Tuesday, August 19, 2014

Shaker lemon bread

Now my fatheads, you mustn't imagine I have abandoned you. It's just that tearing up the carpet exposes one, not only to all that wood-floor craftsmanship circa 1893, but to unexpected necessities. One mops a lot, and rearranges furniture, and goes shopping for little things that have been on a "to do" list for ages, but never taken care of actually. For example I am looking forward to getting my first "Brown Betty" teapot in a few days. And then if one has to go out and buy a new router for the old exhausted computer, why, there's a day spent hooking up machinery and telephoning the Geek Squad for assistance. What luck that a new computer arrived in the mail, a hand me down from (wait for it) the ex-husband's ex-girlfriend's young son. (Thereby hangs a tale.) If only one could get the kid's picture off the home screen. It's a Mac. They were all artsy and everything.
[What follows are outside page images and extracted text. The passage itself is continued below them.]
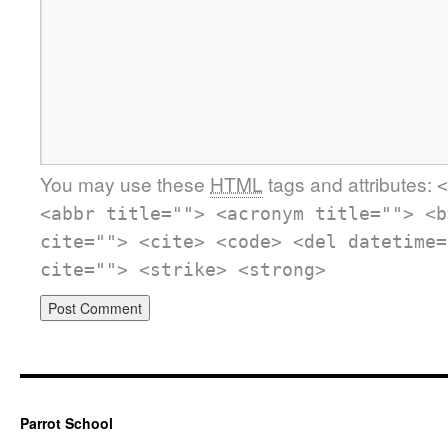
You may use these
HTML
tags and attributes:
<
<abbr title=""> <acronym title=""> <b
cite=""> <cite> <code> <del datetime=
cite=""> <strike> <strong>
Parrot School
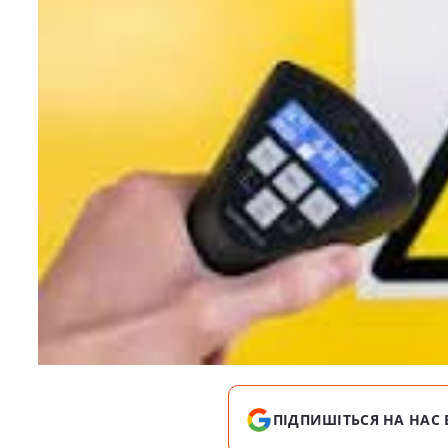
ПІДПИШІТЬСЯ НА НАС 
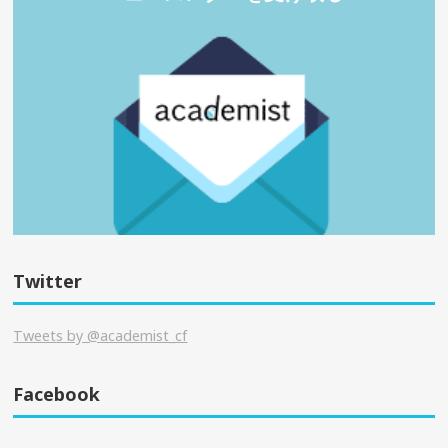
Twitter
Tweets by @academist_cf
Facebook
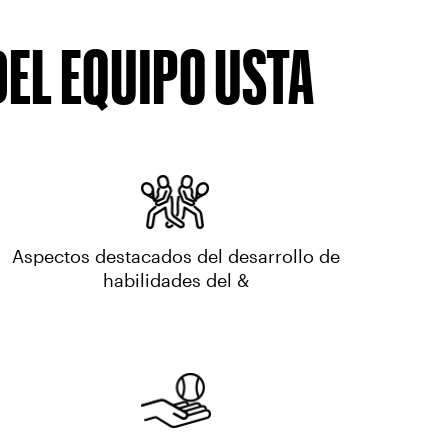
DEL EQUIPO USTA
Aspectos destacados del desarrollo de
habilidades del &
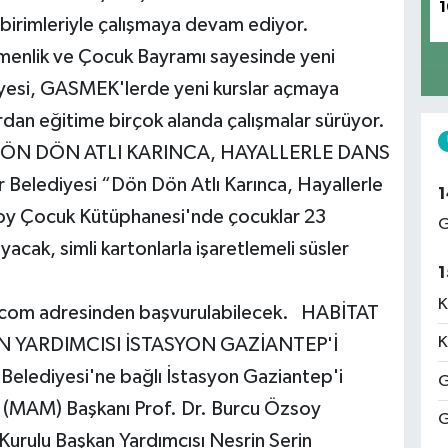
1
birimleriyle çalışmaya devam ediyor.
menlik ve Çocuk Bayramı sayesinde yeni
diyesi, GASMEK'lerde yeni kurslar açmaya
dan eğitime birçok alanda çalışmalar sürüyor.
ÖN DÖN ATLI KARINCA, HAYALLERLE DANS
elediyesi “Dön Dön Atlı Karınca, Hayallerle
1
rsoy Çocuk Kütüphanesi'nde çocuklar 23
G
ayacak, simli kartonlarla işaretlemeli süsler
1
K
.com adresinden başvurulabilecek. HABİTAT
K
 YARDIMCISI İSTASYON GAZİANTEP'İ
elediyesi'ne bağlı İstasyon Gaziantep'i
G
(MAM) Başkanı Prof. Dr. Burcu Özsoy
G
Kurulu Başkan Yardımcısı Nesrin Serin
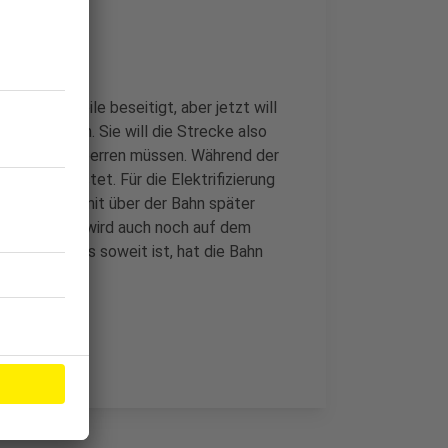
n mittlerweile beseitigt, aber jetzt will
weitermachen. Sie will die Strecke also
trifizierung sperren müssen. Während der
iten geleistet. Für die Elektrifizierung
er legen, damit über der Bahn später
r Eifelstrecke wird auch noch auf dem
gen, wann es soweit ist, hat die Bahn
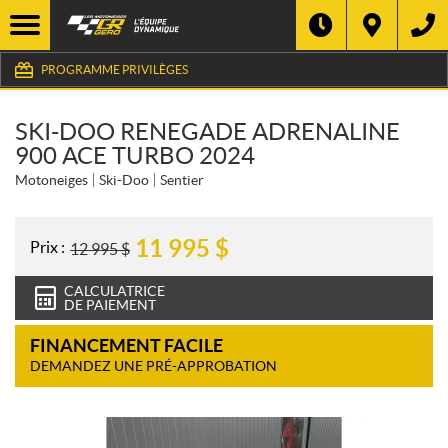
PROGRAMME PRIVILÈGES
SKI-DOO RENEGADE ADRENALINE
900 ACE TURBO 2024
Motoneiges
Ski-Doo
Sentier
11 995
$
Prix :
12 995
$
CALCULATRICE
DE PAIEMENT
FINANCEMENT FACILE
DEMANDEZ UNE PRÉ-APPROBATION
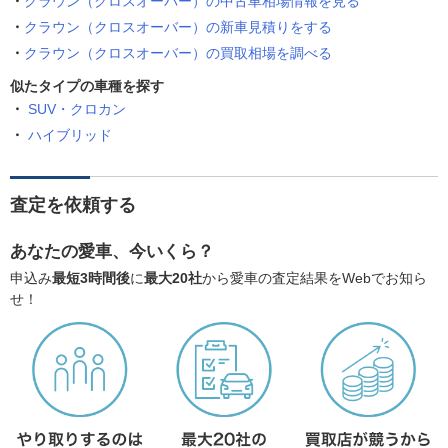
クラウン（クロスオーバー）の中古車相場情報を見る
クラウン（クロスオーバー）の新車見積りをする
クラウン（クロスオーバー）の買取相場を調べる
似たタイプの車種を探す
SUV・クロカン
ハイブリッド
査定を依頼する
あなたの愛車、今いくら？
申込み
最短3時間後
に
最大20社
から愛車の査定結果をWebでお知ら
せ！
So I haven't abandoned you. And you may have some lemon bread.


From The Best of Shaker Cooking, 1970.

1/2 cup shortening
1 and 1/2 cups sugar
2 eggs
1 and 1/2 cups sifted flour
1 and 1/2 tsp baking powder
1/4 tsp salt
1/2 cup milk
1/2 cup chopped nuts (optional)
Grated rind, and the juice, of one lemon

Preheat oven to 350 F. Beat together shortening and 1 cup of the sugar until light and fluffy. Add the eggs, one at a time, beating well after each. Sift the dry ingredients together and add alternately with milk to the sugar mixture, beating well after each addition. Add nuts and lemon rind.

Turn batter into greased 8 and 1/2 inch bread pan. Bake 50 to 60 minutes. Blend remaining sugar and the lemon juice. Pour over bread as soon as it comes from oven. Makes 1 loaf.